## What is needed
Reproduce every line of text in the rows below verbatim, omitting the pictures.

___ Record excerpts

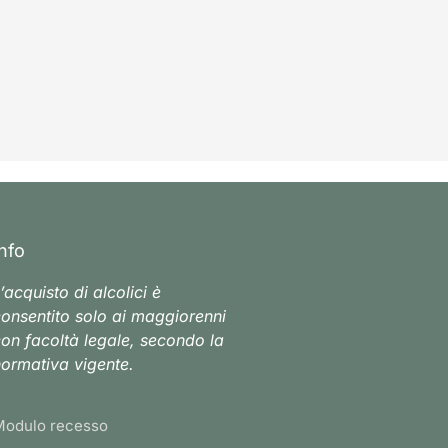
Info
’acquisto di alcolici è
onsentito solo ai maggiorenni
on facoltà legale, secondo la
ormativa vigente.
Modulo recesso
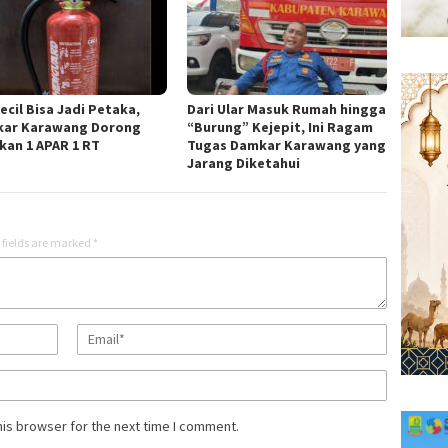
ecil Bisa Jadi Petaka,
Dari Ular Masuk Rumah hingga
ar Karawang Dorong
“Burung” Kejepit, Ini Ragam
kan 1 APAR 1 RT
Tugas Damkar Karawang yang
Jarang Diketahui
 fields are marked
*
his browser for the next time I comment.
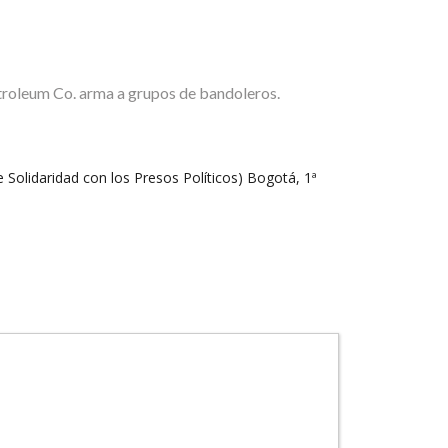
roleum Co. arma a grupos de bandoleros.
olidaridad con los Presos Políticos) Bogotá, 1ª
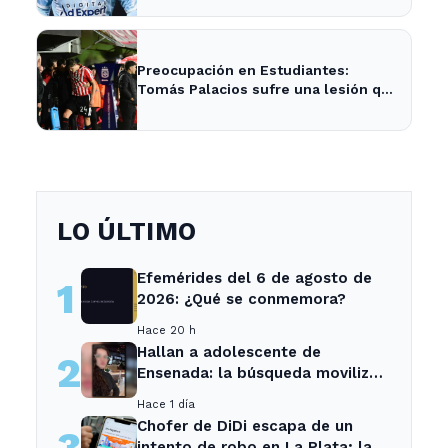
Preocupación en Estudiantes:
Tomás Palacios sufre una lesión que
afecta al equipo
LO ÚLTIMO
Efemérides del 6 de agosto de
1
2026: ¿Qué se conmemora?
Hace 20 h
Hallan a adolescente de
2
Ensenada: la búsqueda movilizó
a toda la comunidad
Hace 1 día
Chofer de DiDi escapa de un
3
intento de robo en La Plata; la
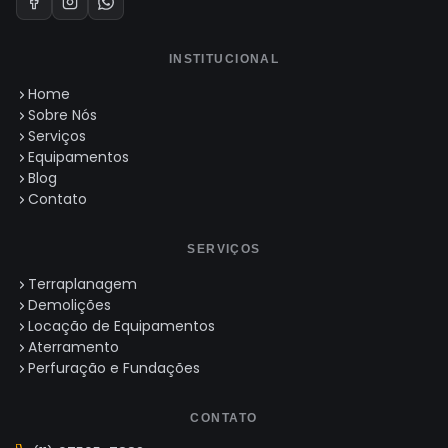
INSTITUCIONAL
Home
Sobre Nós
Serviços
Equipamentos
Blog
Contato
SERVIÇOS
Terraplanagem
Demolições
Locação de Equipamentos
Aterramento
Perfuração e Fundações
CONTATO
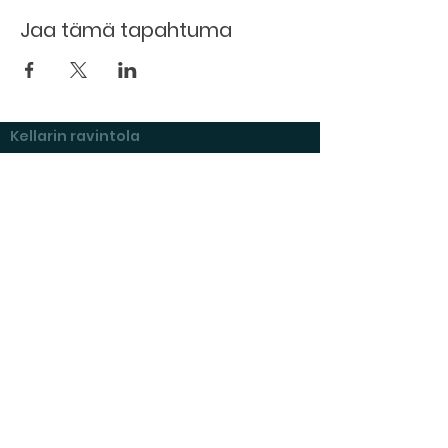
Jaa tämä tapahtuma
Kellarin ravintola
Kulttuurihanat
Ruokalista
Tapahtumat
Vuokraa tila
Hinnasto ja toimintaperiaatteet
Tilojen varustelu
Varaustilanne
Näyttelyt Kulttuurikellarilla
Kysymyksiä ja vastauksia
Vuokraajan muistilista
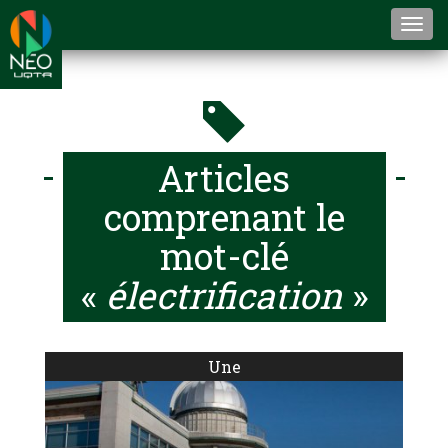
Togg
navi
Articles
comprenant le
mot-clé
«
électrification
»
Une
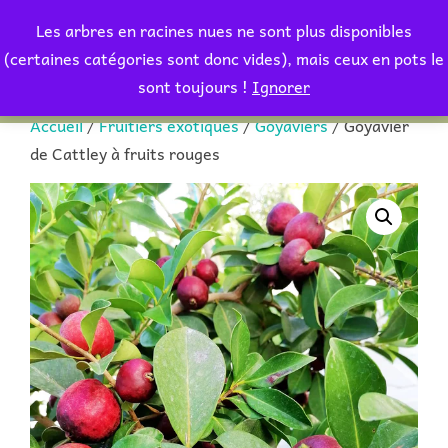
Aller
Les arbres en racines nues ne sont plus disponibles
au
Rechercher :
(certaines catégories sont donc vides), mais ceux en pots le
PERMUT
contenu
sont toujours !
Ignorer
Accueil
/
Fruitiers exotiques
/
Goyaviers
/ Goyavier
de Cattley à fruits rouges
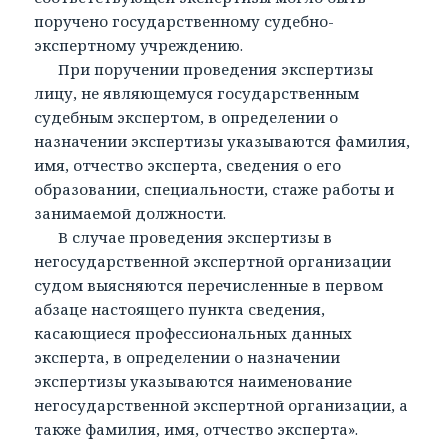
поручено государственному судебно-
экспертному учреждению.
При поручении проведения экспертизы
лицу, не являющемуся государственным
судебным экспертом, в определении о
назначении экспертизы указываются фамилия,
имя, отчество эксперта, сведения о его
образовании, специальности, стаже работы и
занимаемой должности.
В случае проведения экспертизы в
негосударственной экспертной организации
судом выясняются перечисленные в первом
абзаце настоящего пункта сведения,
касающиеся профессиональных данных
эксперта, в определении о назначении
экспертизы указываются наименование
негосударственной экспертной организации, а
также фамилия, имя, отчество эксперта».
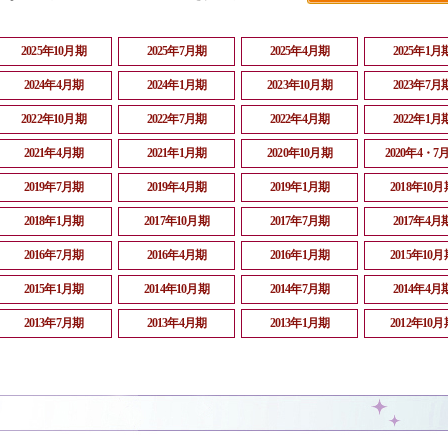
2025年10月期
2025年7月期
2025年4月期
2025年1月
2024年4月期
2024年1月期
2023年10月期
2023年7月
2022年10月期
2022年7月期
2022年4月期
2022年1月
2021年4月期
2021年1月期
2020年10月期
2020年4・7
2019年7月期
2019年4月期
2019年1月期
2018年10月
2018年1月期
2017年10月期
2017年7月期
2017年4月
2016年7月期
2016年4月期
2016年1月期
2015年10月
2015年1月期
2014年10月期
2014年7月期
2014年4月
2013年7月期
2013年4月期
2013年1月期
2012年10月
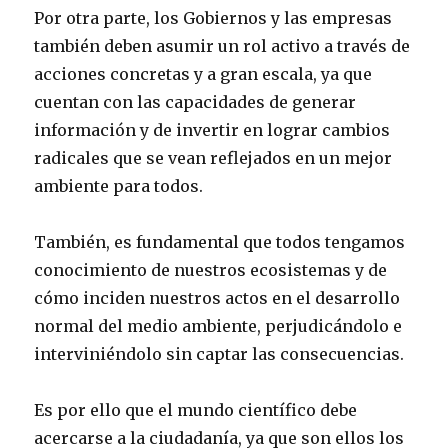
Por otra parte, los Gobiernos y las empresas
también deben asumir un rol activo a través de
acciones concretas y a gran escala, ya que
cuentan con las capacidades de generar
información y de invertir en lograr cambios
radicales que se vean reflejados en un mejor
ambiente para todos.
También, es fundamental que todos tengamos
conocimiento de nuestros ecosistemas y de
cómo inciden nuestros actos en el desarrollo
normal del medio ambiente, perjudicándolo e
interviniéndolo sin captar las consecuencias.
Es por ello que el mundo científico debe
acercarse a la ciudadanía, ya que son ellos los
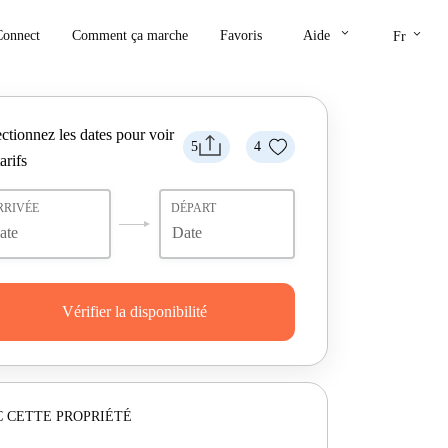
keyboard_arrow_down
keyboard_arrow_down
Connect
Comment ça marche
Favoris
Aide
Fr
ctionnez les dates pour voir
5
4
tarifs
RRIVÉE
DÉPART
Vérifier la disponibilité
 CETTE PROPRIÉTÉ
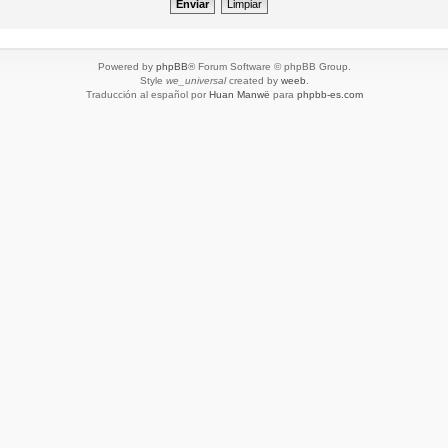
Powered by
phpBB
® Forum Software © phpBB Group.
Style
we_universal
created by
weeb
.
Traducción al español por
Huan Manwë
para
phpbb-es.com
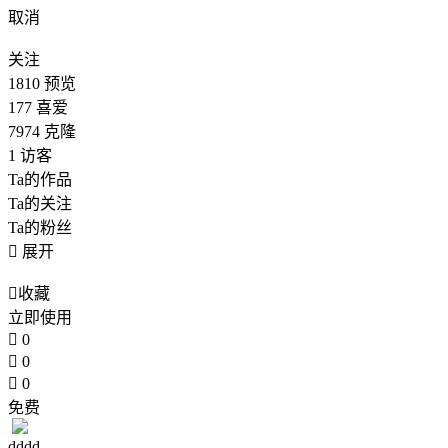
取消
关注
1810
预览
177
喜爱
7974
克隆
1
访客
Ta的作品
Ta的关注
Ta的粉丝

展开

收藏
立即使用

0

0

0
免费
dddd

______

## Completed exercise
Info
’acquisto di alcolici è
onsentito solo ai maggiorenni
on facoltà legale, secondo la
ormativa vigente.
Modulo recesso
ecil Bisa Jadi Petaka,
Dari Ular Masuk Rumah hingga
ar Karawang Dorong
“Burung” Kejepit, Ini Ragam
kan 1 APAR 1 RT
Tugas Damkar Karawang yang
Jarang Diketahui
 fields are marked
*
his browser for the next time I comment.
roleum Co. arma a grupos de bandoleros.
olidaridad con los Presos Políticos) Bogotá, 1ª
Preocupación en Estudiantes:
Tomás Palacios sufre una lesión que
afecta al equipo
LO ÚLTIMO
Efemérides del 6 de agosto de
1
2026: ¿Qué se conmemora?
Hace 20 h
Hallan a adolescente de
2
Ensenada: la búsqueda movilizó
a toda la comunidad
Hace 1 día
Chofer de DiDi escapa de un
3
intento de robo en La Plata; la
INSTITUCIONAL
Home
Sobre Nós
Serviços
Equipamentos
Blog
Contato
SERVIÇOS
Terraplanagem
Demolições
Locação de Equipamentos
Aterramento
Perfuração e Fundações
CONTATO
Jaa tämä tapahtuma
Kellarin ravintola
Kulttuurihanat
Ruokalista
Tapahtumat
Vuokraa tila
Hinnasto ja toimintaperiaatteet
Tilojen varustelu
Varaustilanne
Näyttelyt Kulttuurikellarilla
Kysymyksiä ja vastauksia
Vuokraajan muistilista
Togg
navi
Articles
comprenant le
mot-clé
«
électrification
»
Une
Aller
Les arbres en racines nues ne sont plus disponibles
au
Rechercher :
(certaines catégories sont donc vides), mais ceux en pots le
PERMUT
contenu
sont toujours !
Ignorer
Accueil
/
Fruitiers exotiques
/
Goyaviers
/ Goyavier
de Cattley à fruits rouges
поручено государственному судебно-
экспертному учреждению.
При поручении проведения экспертизы
лицу, не являющемуся государственным
судебным экспертом, в определении о
назначении экспертизы указываются фамилия,
имя, отчество эксперта, сведения о его
образовании, специальности, стаже работы и
занимаемой должности.
В случае проведения экспертизы в
негосударственной экспертной организации
судом выясняются перечисленные в первом
абзаце настоящего пункта сведения,
касающиеся профессиональных данных
эксперта, в определении о назначении
экспертизы указываются наименование
негосударственной экспертной организации, а
также фамилия, имя, отчество эксперта».
2025年10月期
2025年7月期
2025年4月期
2025年1月
2024年4月期
2024年1月期
2023年10月期
2023年7月
2022年10月期
2022年7月期
2022年4月期
2022年1月
2021年4月期
2021年1月期
2020年10月期
2020年4・7
2019年7月期
2019年4月期
2019年1月期
2018年10月
2018年1月期
2017年10月期
2017年7月期
2017年4月
2016年7月期
2016年4月期
2016年1月期
2015年10月
2015年1月期
2014年10月期
2014年7月期
2014年4月
2013年7月期
2013年4月期
2013年1月期
2012年10月
Por otra parte, los Gobiernos y las empresas
también deben asumir un rol activo a través de
acciones concretas y a gran escala, ya que
cuentan con las capacidades de generar
información y de invertir en lograr cambios
radicales que se vean reflejados en un mejor
ambiente para todos.
También, es fundamental que todos tengamos
conocimiento de nuestros ecosistemas y de
cómo inciden nuestros actos en el desarrollo
normal del medio ambiente, perjudicándolo e
interviniéndolo sin captar las consecuencias.
Es por ello que el mundo científico debe
acercarse a la ciudadanía, ya que son ellos los
keyboard_arrow_down
keyboard_arrow_down
Connect
Comment ça marche
Favoris
Aide
Fr
ctionnez les dates pour voir
5
4
tarifs
RRIVÉE
DÉPART
Vérifier la disponibilité
 CETTE PROPRIÉTÉ
Powered by
phpBB
® Forum Software © phpBB Group.
Style
we_universal
created by
weeb
.
Traducción al español por
Huan Manwë
para
phpbb-es.com
取消
关注
1810
预览
177
喜爱
7974
克隆
1
访客
Ta的作品
Ta的关注
Ta的粉丝

展开

收藏
立即使用

0

0

0
免费
dddd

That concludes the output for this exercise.